At an Aug. 15 Brainerd, Minn., meeting of Minnesota Corn, a growers group whose members supply feed to Minnesota’s substantial dairy industry, Peterson praised National Milk CEO Jerry Kozak because he “stuck his neck out a mile” by developing the “Foundation for the Future” proposal that would eliminate some current dairy programs and establish new ones.

The new dairy program amounts to “government-mandated hedging,” he said, noting that the hedging program could be developed by private crop insurance companies but that the bill does not call for that because “dairy farmers are not ready to sign up with the insurance companies.”

Peterson’s reference to decreasing dairy support reflects Congressional Budget Office estimates on dairy spending.

In fiscal year 2009, when Congress and the Agriculture Department provided special aid to dairy farmers, dairy spending was $994 million, but in its March 2010 baseline, CBO said that actual net spending for fiscal year 2010 was $355 million and that its projected 10-year spending for fiscal years 2012 to 2021 is $672 million, with annual spending ranging from $176 million in fiscal year 2012 to $48 million in fiscal year 2021.

Market stabilization approaches

National Milk’s “Foundation for the Future” proposal and Peterson’s draft contain a dairy market stabilization program that National Milk says “is intended to send quick market signals to dairy producers when milk prices drop, feed prices escalate, or the combination of those factors compresses the margins between milk and feed prices to the point where a severe imbalance has developed.”

This supply management provision is the most popular element in the proposal with some dairy groups and the most disliked by others, particularly IDFA.

An IDFA official told Agweek that the provision’s intention to limit the milk supply and keep prices up will push the cost of the dairy program onto the processors in the same way that the sugar program, which gives producers the right to forfeit sugar to the government if prices falls below a certain level, forces sweetener users to pay higher prices.

■ ■ ■ ■ ■ ■ ■

* [DIRECTIVE]:
Can you continue the dairy policy excerpt, picking up right after its final sentence? The lines after this point are separate material, unrelated to the dairy policy excerpt.

* [DATA BLOCK]:
■ ■ ■ ■ ■ ■ ■

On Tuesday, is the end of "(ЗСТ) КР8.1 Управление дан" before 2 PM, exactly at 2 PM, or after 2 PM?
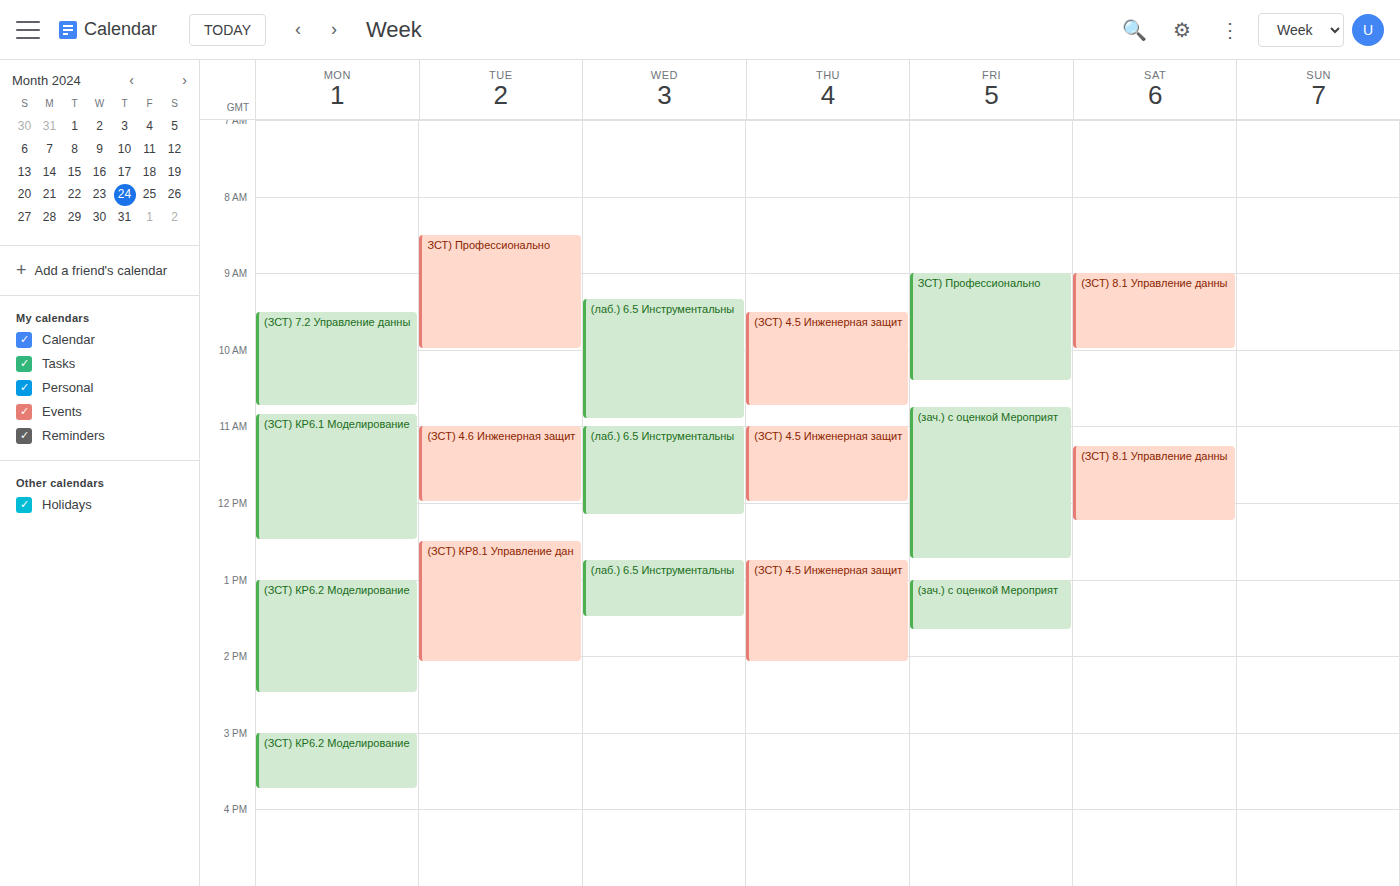
2:05 PM -- after 2 PM, 5 minutes below the 2 PM line.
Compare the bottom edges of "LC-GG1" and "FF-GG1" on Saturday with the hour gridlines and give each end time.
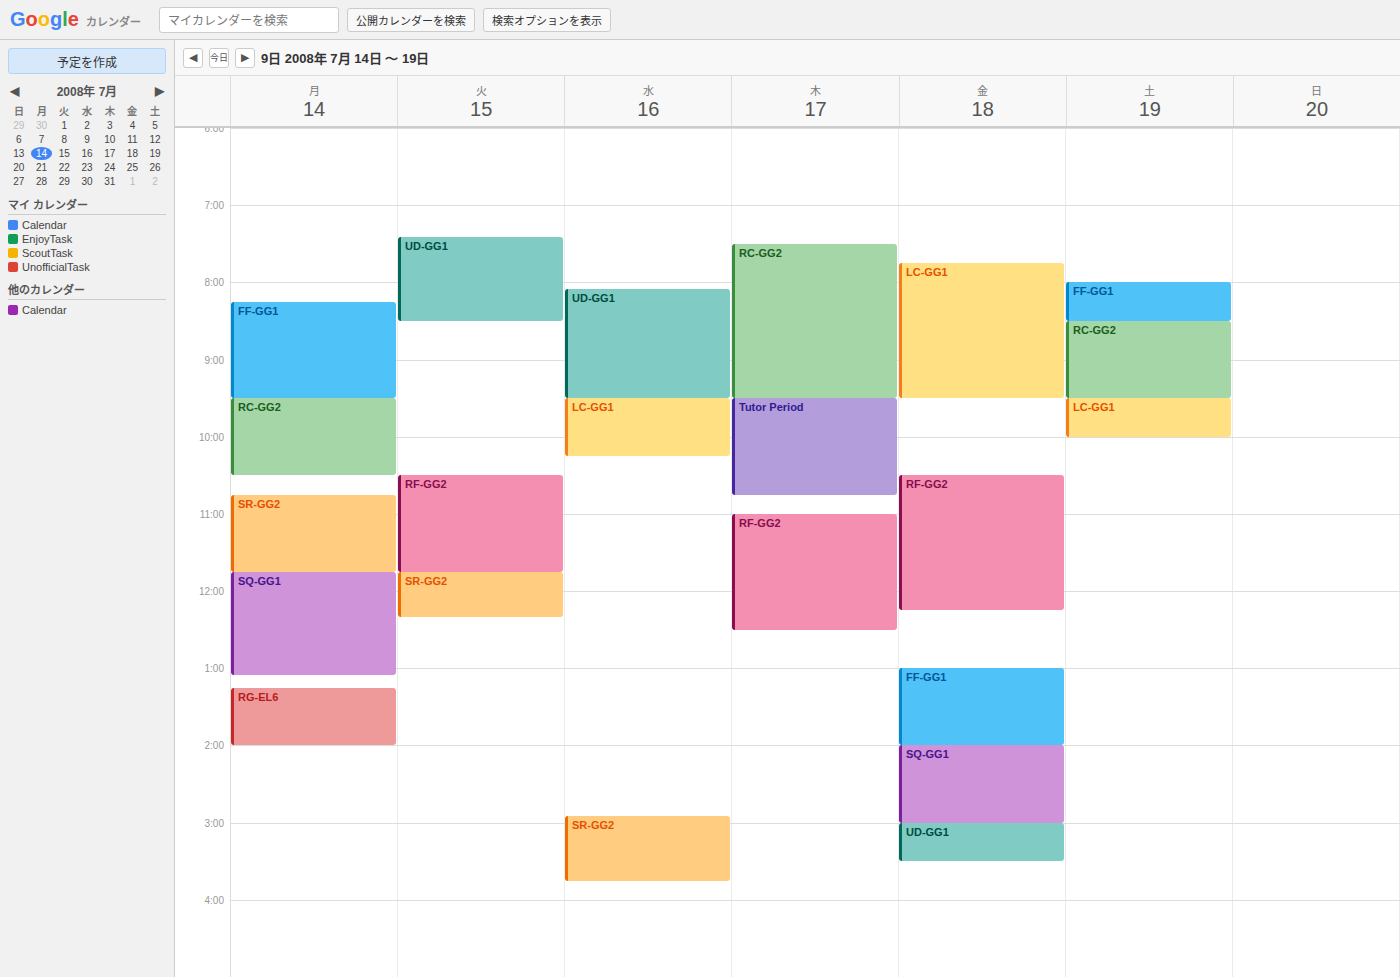
"LC-GG1": 10:00 AM, exactly on the 10 AM line. "FF-GG1": 8:30 AM, halfway between the 8 AM and 9 AM lines.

■ ■ ■ ■ ■ ■ ■

* [WRITTEN ANSWER]:
While IDFA opposes this approach, Rep. Peter Welch, D-Vt., recently told the American Sugar Alliance when it met in Vermont, “One of the great things about your program is that it does not cost taxpayers money.” Welch added, “I think your supply management principles have been very helpful to you. I would like to see that integrated into dairy.”

The dairy market stabilization program has become the subject of rumor and speculation. National Milk recently issued a news release to announce that the market management program would not have been activated in 2010 or 2011. NMPF said it made the announcement “to clarify misconceptions that farm-level margins would have been tight enough in the past 18 months to activate the stabilization program.”

Making calculations

NMPF also explained in the news release that the underlying basis for the program is different in Peterson’s bill than in the NMPF proposal. As originally drafted by NMPF, the Dairy Market Stabilization Program’s calculation of margins used futures settlement prices found on the Chicago Mercantile Exchange for corn, soybeans and alfalfa hay, the group said.

But under the legislative draft, the DMSP margin calculation will use the feed costs reported by two USDA agencies — the National Agricultural Statistics Service and the Agricultural Marketing Service — to accommodate USDA reporting requirements for implementation of the program.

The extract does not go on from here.